*** Text segment Section Begins ***

Here are a few simple usage examples.
Generate 6 random names as “Last, First”
library(randomNames)
randomNames(6)
## [1] "Smith, Heather" "Cao, Pauline Cathrina" "Del Rosario, Emily"
## [4] "Le, Rachael" "Mahooty, Deja" "el-Muhammad, Shaakir"
Generate 6 random female names as “Last, First”
randomNames(6, gender = 1)
## [1] "al-Malak, Umaira" "Nguyen, Annabelle" "Ives, Hannah"
## [4] "al-Fahs, Anbara" "Green, Genesis" "Abraham, Jenna"
Generate 6 random names with half of them male names as “Last, First”
randomNames(6, gender = c(0,0,0,1,1,1))
## [1] "Trevino, Austin" "Wanninger, Drake" "Cherrington, Larry"
## [4] "Lambouths, Shadenia" "Jackson, Joy" "Hoots, Emily"
Generate 6 random names with three of them African Americans and the other three Whites (not Hispanic) as “Last, First”
randomNames(6, ethnicity = c(3,3,3,5,5,5))
## [1] "Thurman, Kevin" "Buice, Alexus" "Crowder, Emmanuelle"
## [4] "Yacovetta, Bailey" "Maloy, Kyle" "Bourbeau, Tyler"
More example
Below is an example of a file which is publicly available by X-University. It is a schedule of classes at a fall semester generated by a software by a company called Ellucian. The data has variable names such as enrollment number (ENRLD), instructor name (INSTRUCTOR), credit hours (HRS), etc, for schedule of classes. Many higher education institutions use the same software to generate class schedules hence have similar outputs. Here you can find some examples of similar outputs: Savannah State University Spring 2024 Class Schedule, Fort Valley State University Class Schedule, Benedict College Class Schedule Fall 2022.Some of them allow users to download the schedules as an excel or csv file. One can also use cut/paste to use the data.
For the purpose of this demonstration, below is a schedule of spring 2024 classes by X-University; and we want to change instructor names in the schedule by random names.
library(dplyr)
schedule<-read.csv("X-College_Spring_2024_Classes_Schedule.csv")
schedule<-subset(schedule,INSTRUCTOR !="") #skip classes with no instructor
schedule<-filter(schedule, P.of.T==1) #Session 1 Classes only
head(schedule)

*** Text segment Section Ends ***

» **Required tasks**
A - In the randomNames usage examples, which company's software generated the class schedule file?
B - Resume the randomNames usage examples from the point where they stop.

*** Data extracts Section Begins ***

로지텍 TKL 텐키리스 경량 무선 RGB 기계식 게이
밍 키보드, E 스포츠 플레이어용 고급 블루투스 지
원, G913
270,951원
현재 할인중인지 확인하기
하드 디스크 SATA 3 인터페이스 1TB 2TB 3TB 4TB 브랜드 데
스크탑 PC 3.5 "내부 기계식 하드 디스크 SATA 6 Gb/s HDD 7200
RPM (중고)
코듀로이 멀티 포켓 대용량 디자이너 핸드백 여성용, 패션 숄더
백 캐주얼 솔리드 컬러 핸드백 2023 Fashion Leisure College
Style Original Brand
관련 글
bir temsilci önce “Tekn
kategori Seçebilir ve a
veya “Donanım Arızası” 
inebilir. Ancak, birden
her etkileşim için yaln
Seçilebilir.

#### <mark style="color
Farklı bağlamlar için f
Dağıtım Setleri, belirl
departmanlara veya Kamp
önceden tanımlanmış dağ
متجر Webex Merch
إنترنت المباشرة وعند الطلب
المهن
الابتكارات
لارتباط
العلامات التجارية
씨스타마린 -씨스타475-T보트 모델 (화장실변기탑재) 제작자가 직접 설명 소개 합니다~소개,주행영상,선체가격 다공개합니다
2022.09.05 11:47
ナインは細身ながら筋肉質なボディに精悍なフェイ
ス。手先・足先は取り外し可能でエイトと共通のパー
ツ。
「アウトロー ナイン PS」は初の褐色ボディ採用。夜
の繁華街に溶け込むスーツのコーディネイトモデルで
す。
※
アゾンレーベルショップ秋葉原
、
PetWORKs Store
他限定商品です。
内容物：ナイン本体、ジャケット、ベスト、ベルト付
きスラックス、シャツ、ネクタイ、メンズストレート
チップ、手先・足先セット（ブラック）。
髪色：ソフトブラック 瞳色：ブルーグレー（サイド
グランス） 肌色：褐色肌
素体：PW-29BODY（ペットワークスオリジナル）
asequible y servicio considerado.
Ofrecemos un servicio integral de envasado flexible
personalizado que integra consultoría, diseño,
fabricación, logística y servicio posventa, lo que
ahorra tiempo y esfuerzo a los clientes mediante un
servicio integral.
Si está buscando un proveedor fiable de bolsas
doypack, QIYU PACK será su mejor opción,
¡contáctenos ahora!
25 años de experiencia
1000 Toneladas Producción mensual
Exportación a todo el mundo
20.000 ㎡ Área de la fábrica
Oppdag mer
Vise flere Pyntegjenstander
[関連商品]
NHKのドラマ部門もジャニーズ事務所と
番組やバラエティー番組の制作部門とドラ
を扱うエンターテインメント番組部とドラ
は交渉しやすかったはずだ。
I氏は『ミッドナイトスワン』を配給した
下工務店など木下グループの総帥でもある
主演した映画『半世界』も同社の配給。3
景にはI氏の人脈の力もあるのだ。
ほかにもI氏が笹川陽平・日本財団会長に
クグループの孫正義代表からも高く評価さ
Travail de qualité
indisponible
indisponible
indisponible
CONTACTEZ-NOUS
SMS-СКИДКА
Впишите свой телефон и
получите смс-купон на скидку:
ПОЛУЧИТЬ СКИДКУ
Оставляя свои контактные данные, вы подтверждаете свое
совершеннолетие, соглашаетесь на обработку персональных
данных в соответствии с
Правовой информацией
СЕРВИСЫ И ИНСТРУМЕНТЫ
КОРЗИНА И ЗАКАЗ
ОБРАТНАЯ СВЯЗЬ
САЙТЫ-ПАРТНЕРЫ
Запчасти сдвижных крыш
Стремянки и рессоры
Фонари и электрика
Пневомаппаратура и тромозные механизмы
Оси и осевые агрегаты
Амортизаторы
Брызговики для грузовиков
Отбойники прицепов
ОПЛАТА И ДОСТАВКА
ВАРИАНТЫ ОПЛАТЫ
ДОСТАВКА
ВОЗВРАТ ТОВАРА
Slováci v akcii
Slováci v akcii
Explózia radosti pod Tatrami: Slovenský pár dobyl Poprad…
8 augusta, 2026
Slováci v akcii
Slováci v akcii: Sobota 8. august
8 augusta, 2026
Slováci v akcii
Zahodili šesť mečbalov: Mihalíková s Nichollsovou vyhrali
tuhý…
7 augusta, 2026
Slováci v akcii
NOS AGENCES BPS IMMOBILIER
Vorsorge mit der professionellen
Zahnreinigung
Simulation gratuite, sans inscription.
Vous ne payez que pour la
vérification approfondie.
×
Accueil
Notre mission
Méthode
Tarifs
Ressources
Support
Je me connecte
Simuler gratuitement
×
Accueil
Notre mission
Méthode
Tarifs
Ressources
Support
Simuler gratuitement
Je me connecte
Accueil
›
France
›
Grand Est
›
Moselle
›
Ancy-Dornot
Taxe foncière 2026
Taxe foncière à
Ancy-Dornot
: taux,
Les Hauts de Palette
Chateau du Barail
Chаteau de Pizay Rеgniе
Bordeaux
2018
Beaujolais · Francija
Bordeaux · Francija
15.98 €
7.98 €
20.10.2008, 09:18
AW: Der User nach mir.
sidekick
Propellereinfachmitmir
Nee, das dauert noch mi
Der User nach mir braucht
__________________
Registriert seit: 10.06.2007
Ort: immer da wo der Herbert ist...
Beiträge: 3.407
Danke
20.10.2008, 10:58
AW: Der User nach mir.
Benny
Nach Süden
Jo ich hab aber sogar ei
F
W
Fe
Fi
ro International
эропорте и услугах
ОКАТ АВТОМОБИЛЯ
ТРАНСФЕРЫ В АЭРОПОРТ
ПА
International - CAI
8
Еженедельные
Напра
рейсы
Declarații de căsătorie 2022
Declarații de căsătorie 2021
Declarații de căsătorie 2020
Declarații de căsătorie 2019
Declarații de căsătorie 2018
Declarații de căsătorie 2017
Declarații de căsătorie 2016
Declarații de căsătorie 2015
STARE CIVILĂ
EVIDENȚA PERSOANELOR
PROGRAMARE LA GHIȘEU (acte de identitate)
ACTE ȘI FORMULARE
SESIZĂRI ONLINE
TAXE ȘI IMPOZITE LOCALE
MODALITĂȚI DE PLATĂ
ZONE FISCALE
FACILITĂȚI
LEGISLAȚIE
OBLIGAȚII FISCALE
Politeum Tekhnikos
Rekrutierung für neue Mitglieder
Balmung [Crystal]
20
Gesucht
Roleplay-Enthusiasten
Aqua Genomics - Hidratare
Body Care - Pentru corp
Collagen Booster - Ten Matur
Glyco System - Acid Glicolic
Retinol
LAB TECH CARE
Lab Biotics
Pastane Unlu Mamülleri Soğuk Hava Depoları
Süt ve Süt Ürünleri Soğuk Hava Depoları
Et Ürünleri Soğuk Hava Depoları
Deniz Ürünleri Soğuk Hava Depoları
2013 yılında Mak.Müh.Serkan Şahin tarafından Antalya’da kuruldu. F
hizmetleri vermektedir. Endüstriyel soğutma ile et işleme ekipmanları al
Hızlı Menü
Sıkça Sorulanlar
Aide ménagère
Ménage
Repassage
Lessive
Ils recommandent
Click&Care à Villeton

*** Data extracts Section Ends ***

» **Answer section**
A - Ellucian

B -
## P.of.T SUBJ NUMB TITLE HRS ENRLD MAXENRL TIMES
## 1 1 ACCT 2101 PRINCIPLES OF ACCOUNTING I 3 28 30
## 2 1 ACCT 2101 PRINCIPLES OF ACCOUNTING I 3 30 30 11:00-11:50
## 3 1 ACCT 2102 PRINCIPLES OF ACCOUNTING II 3 16 30
## 4 1 ACCT 2102 PRINCIPLES OF ACCOUNTING II 3 15 30 12:30-01:45
## 5 1 ACCT 3103 INTERM ACCOUNTING I 3 7 30 03:30-04:45
## 6 1 ACCT 4123 COST ACCOUNTING 3 9 30 05:15-06:30
## DAYS INSTRUCTOR
## 1 Haile, Brandie
## 2 M W F Lopez, Elizabeth
## 3 Haile, Brandie
## 4 T R Lopez, Elizabeth
## 5 T R Haile, Brandie
## 6 M W el-Hassan, Nawaar
Instructor names show under the variable ‘INSTRUCTOR’ and we want to change them by random names while keeping everything else in the data unchanged.
original_names<-unique(schedule$INSTRUCTOR)
random_names<-randomNames(length(original_names)) #Random names to replace original names
for(i in 1:length(original_names))
{
schedule[schedule == original_names[i]]<-random_names[i]
}
head(schedule)
## P.of.T SUBJ NUMB TITLE HRS ENRLD MAXENRL TIMES
## 1 1 ACCT 2101 PRINCIPLES OF ACCOUNTING I 3 28 30
## 2 1 ACCT 2101 PRINCIPLES OF ACCOUNTING I 3 30 30 11:00-11:50
## 3 1 ACCT 2102 PRINCIPLES OF ACCOUNTING II 3 16 30
## 4 1 ACCT 2102 PRINCIPLES OF ACCOUNTING II 3 15 30 12:30-01:45
## 5 1 ACCT 3103 INTERM ACCOUNTING I 3 7 30 03:30-04:45
## 6 1 ACCT 4123 COST ACCOUNTING 3 9 30 05:15-06:30
## DAYS INSTRUCTOR
## 1 Doan, Reyana
## 2 M W F Hai, Kanoa
## 3 Doan, Reyana
## 4 T R Hai, Kanoa
## 5 T R Doan, Reyana
## 6 M W Daniels, Courtney
There we have it, all instructor names under “INSTRUCTOR” in the data are replaced by random names!
References
[1]
randomNames package was created by Damian Betebenner and the repository is available in GitHub at randomNames (version 1.6-0.0).